■ **Your instructions**
Replace "centimetres" with "centimeters" throughout the rows below, keeping everything else the same, and leave the pictures out of your copy.
_ _ _ _ _ _ _
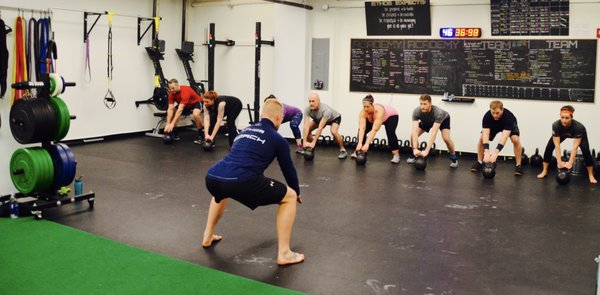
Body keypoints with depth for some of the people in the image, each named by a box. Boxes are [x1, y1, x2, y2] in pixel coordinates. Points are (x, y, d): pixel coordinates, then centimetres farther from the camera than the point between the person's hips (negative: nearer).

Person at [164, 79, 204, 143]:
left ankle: (200, 136, -23)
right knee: (170, 112, -6)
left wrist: (172, 124, -46)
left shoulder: (185, 91, -38)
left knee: (195, 114, -38)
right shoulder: (172, 93, -18)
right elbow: (170, 109, -21)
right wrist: (168, 124, -32)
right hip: (186, 104, 7)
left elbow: (180, 109, -43)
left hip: (196, 102, -7)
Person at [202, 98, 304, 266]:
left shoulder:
_ _ _ _ _ _ _
■ **Solution to the exercise**
Body keypoints with depth for some of the people in the image, each named by a box. Boxes are [x1, y1, x2, y2] in pixel coordinates. Points are (x, y, d): pixel coordinates, then centimeters farther from the camera than the point between the person's hips (negative: nearer).

Person at [164, 79, 204, 143]:
left ankle: (200, 136, -23)
right knee: (170, 112, -6)
left wrist: (172, 124, -46)
left shoulder: (185, 91, -38)
left knee: (195, 114, -38)
right shoulder: (172, 93, -18)
right elbow: (170, 109, -21)
right wrist: (168, 124, -32)
right hip: (186, 104, 7)
left elbow: (180, 109, -43)
left hip: (196, 102, -7)
Person at [202, 98, 304, 266]:
left shoulder:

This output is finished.